Brückner, Martin Lars, Sozialisierung in Deutschland. Verfassungsgeschichtliche Entwicklung und ihre Hintergründe (= Neue Juristische Beiträge 87). Utz, München 2013. XXXVIII, 223 S. Besprochen von Gerhard Köbler.
Grund und Boden, Naturschätze und Produktionsmittel können zum Zwecke der Vergesellschaftung durch ein Gesetz, das Art und Ausmaß der Entschädigung regelt, in Gemeinschaftseigentum oder in andere Formen der Gemeinwirtschaft überführt werden, bestimmte nach längerem verfassungsrechtlichem Ringen Art. 15 des Grundgesetzes der Bundesrepublik Deutschland am 24. Mai 1949. Damit trug die neue Verfassung des aus den westlichen Besatzungszonen des Deutschen Reiches geschaffenen Staates einer sozialistischen politischen Zielsetzung Rechnung, nachdem es im vorangehenden Artikel im Interesse des liberalen Kapitalismus Eigentum und Erbrecht gewährleistet hatte. Seitdem sind mehr als 60 Jahre vergangen.
Die diese Spannungslage monographisch aufgreifende Arbeit des Verfassers ist die von Wolfgang März betreute, im Sommersemester 2010 der juristischen Fakultät der Universität Rostock vorgelegte Dissertation des Verfassers. Sie gliedert sich außer in Einleitung und Zusammenfassung in vier Abschnitte. Nach Befassung mit der Sozialisierung, dem geschichtlichen und gegenwärtigen Bedeutungszusammenhang, dem Untersuchungsgegenstand, dem Untersuchungszeitraum und den Inhalten und Fragestellungen behandelt der Verfasser die Zeit bis zum Ende des zweiten Weltkriegs (DAP, DDP, DVP, DNCP, Zentrum, USPD, SPD), den Weg des Sozialisierungsgedankens bis zu Art. 15 GG, die Entstehungsgeschichte der Vorschrift und die Zeit nach ihrem Inkrafttreten unter besonderer Berücksichtigung der Literatur und der Rechtsprechung des Bundesverfassungsgerichts.

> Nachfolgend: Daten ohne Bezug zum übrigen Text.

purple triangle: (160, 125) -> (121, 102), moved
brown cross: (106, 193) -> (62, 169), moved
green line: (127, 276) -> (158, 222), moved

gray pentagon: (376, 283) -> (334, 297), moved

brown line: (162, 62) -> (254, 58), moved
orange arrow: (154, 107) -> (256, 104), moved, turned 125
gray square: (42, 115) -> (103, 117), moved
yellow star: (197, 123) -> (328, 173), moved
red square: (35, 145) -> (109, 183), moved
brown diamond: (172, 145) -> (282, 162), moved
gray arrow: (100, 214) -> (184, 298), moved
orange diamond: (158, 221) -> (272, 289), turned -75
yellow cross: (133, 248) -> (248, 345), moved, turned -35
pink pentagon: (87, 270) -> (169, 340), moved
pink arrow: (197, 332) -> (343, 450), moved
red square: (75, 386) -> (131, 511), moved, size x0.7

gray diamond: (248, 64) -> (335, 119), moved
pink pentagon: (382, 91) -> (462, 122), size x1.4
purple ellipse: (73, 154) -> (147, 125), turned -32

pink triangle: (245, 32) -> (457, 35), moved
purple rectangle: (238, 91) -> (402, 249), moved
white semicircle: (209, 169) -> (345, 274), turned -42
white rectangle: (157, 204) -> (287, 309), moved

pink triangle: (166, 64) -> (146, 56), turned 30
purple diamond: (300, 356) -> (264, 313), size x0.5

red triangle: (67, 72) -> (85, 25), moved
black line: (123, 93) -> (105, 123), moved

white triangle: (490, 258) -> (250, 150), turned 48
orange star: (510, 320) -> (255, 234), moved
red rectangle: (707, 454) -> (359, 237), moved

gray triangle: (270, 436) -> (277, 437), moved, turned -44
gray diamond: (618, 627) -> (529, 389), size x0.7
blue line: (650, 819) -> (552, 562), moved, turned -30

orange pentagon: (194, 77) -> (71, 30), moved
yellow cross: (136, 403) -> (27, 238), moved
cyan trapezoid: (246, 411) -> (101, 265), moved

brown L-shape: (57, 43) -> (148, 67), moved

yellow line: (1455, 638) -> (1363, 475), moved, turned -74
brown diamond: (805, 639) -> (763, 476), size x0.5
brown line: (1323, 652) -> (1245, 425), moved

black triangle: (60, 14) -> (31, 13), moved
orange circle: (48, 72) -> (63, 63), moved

Im Ergebnis seiner sorgfältigen Ermittlungen kann er feststellen, dass jeweils nach dem Ende der beiden Weltkriege mit ihren katastrophalen sozialen und wirtschaftlichen Auswirkungen für Staat und Gesellschaft Sozialisierungsforderungen „ihren Höhepunkt erreichten“. Kurze Zeit danach trat aber jeweils rasch eine Ernüchterung mit Konzentration auf leichter zu erreichende konkrete sozialpolitische Ziele ein. Angesichts der seitdem fortgeschrittenen Globalisierung, die bei sozialistischen Einschränkungen zu einer umgehenden Standortverlagerung der kapitalistisch orientierten Unternehmer führen würde, ist nach einleuchtender Erkenntnis des Verfassers auch in naher Zukunft nicht damit zu rechnen, dass der bisher noch nicht angewandte Art. 15 GG über den Text der Verfassung hinaus praktische Bedeutung erlangen wird.